Table '#A1F9F38F'. Scan count 1, logical reads 1, physical reads 0, page server reads 0, read-ahead reads 0, page server read-ahead reads 0, lob logical reads 0, lob physical reads 0, lob page server reads 0, lob read-ahead reads 0, lob page server read-ahead reads 0.

Yet we can make it better! From 53 to 30 logical reads might not sound a lot, but if you have thousands of queries every hour, it will be fairly significant.

Prepare yourself for some pleasant surprises – when we eventually applied the change on an actual database, the change was staggering, much more than what we hoped for. The query that were run for 24h in total, every day, now takes less than 10 minutes (yes you read it right, 10 minutes).

At this point you can certainly be happy and move on. But can we do better? For the sake of curiosity ? Yes we do.

SQL Server is rather smart that it knows we are getting the other columns as well, so those will be included in the index, to avoid a key lookup. Let’s see if we can remove that and see how it performs

(10 rows affected)
Table 'UniqueCoupon'. Scan count 10, logical reads 60, physical reads 0, page server reads 0, read-ahead reads 0, page server read-ahead reads 0, lob logical reads 0, lob physical reads 0, lob page server reads 0, lob read-ahead reads 0, lob page server read-ahead reads 0.
Table 'Worktable'. Scan count 0, logical reads 0, physical reads 0, page server reads 0, read-ahead reads 0, page server read-ahead reads 0, lob logical reads 0, lob physical reads 0, lob page server reads 0, lob read-ahead reads 0, lob page server read-ahead reads 0.
Table '#B1996E94'. Scan count 1, logical reads 1, physical reads 0, page server reads 0, read-ahead reads 0, page server read-ahead reads 0, lob logical reads 0, lob physical reads 0, lob page server reads 0, lob read-ahead reads 0, lob page server read-ahead reads 0.

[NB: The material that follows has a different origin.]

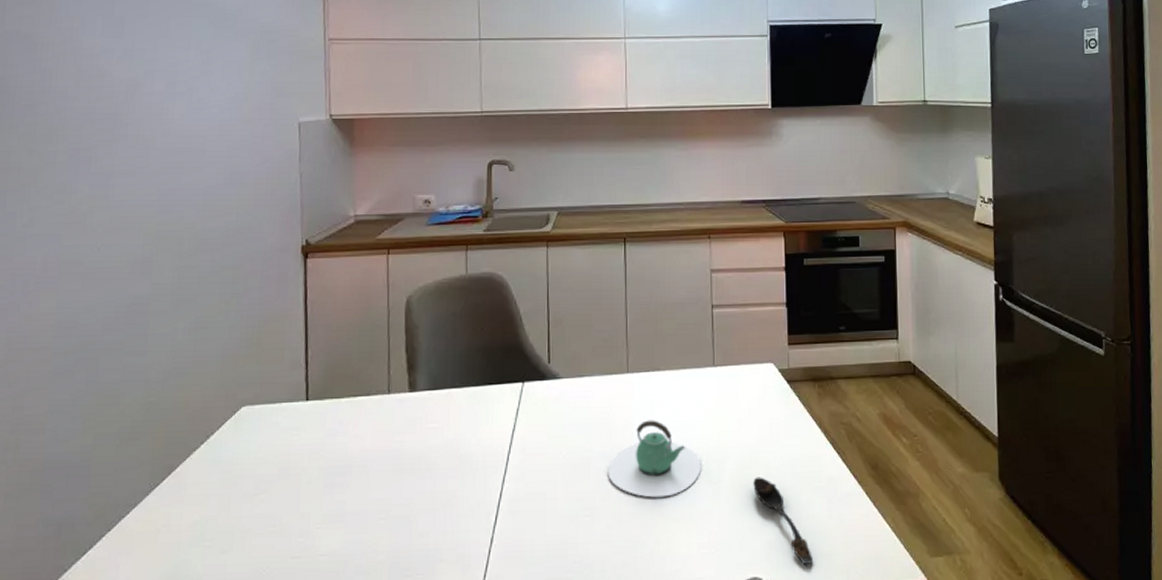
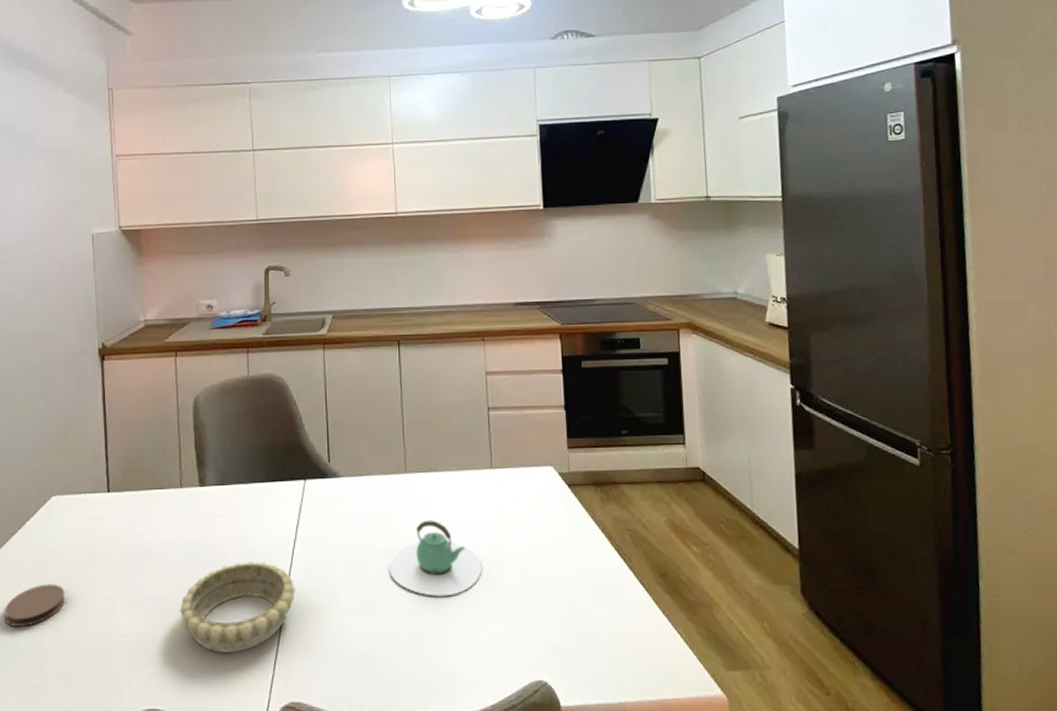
coaster: none [181,502,253,552] -> present [5,584,65,627]
decorative bowl: none [383,469,510,568] -> present [180,562,296,653]
spoon: present [753,477,813,565] -> none [535,580,600,672]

So it was indeed worse, a key lookup is performed for every row (SQL Server uses the index to track down the rows and read the other columns from there)

There are two way to get rid of those key lookup – includes the columns in the index itself, or, more dramatic, make the index the clustered. As we can see the data should be accessed by PromotionId and Code, it makes perfect senses.

It is a commonly belief that Identity column should be clustered index – it is unique, it is not null. However, it only makes senses if it is the most heavily accessed column. In this case, Id only serves as an Identity column, it does not need to be the clustered index (although being an unique means it will has a non clustered index for it)

ALTER TABLE [dbo].[UniqueCoupon] DROP CONSTRAINT [PK__UniqueCo__3214EC0744C2FF38] WITH ( ONLINE = OFF )
GO

ALTER TABLE [dbo].[UniqueCoupon] ADD PRIMARY KEY NONCLUSTERED 
(
	[Id] ASC
)

Does this bring dramatically performance change? Unlikely. My test show no improvement in statistic. However, there is one critical impact here: we significantly reduced the size of indexes in the table. (data incoming)

Moral of the story

  • Indexes are crucial.
  • You can almost always do better than the auto suggested indexes.
  • Real test is the only true validation.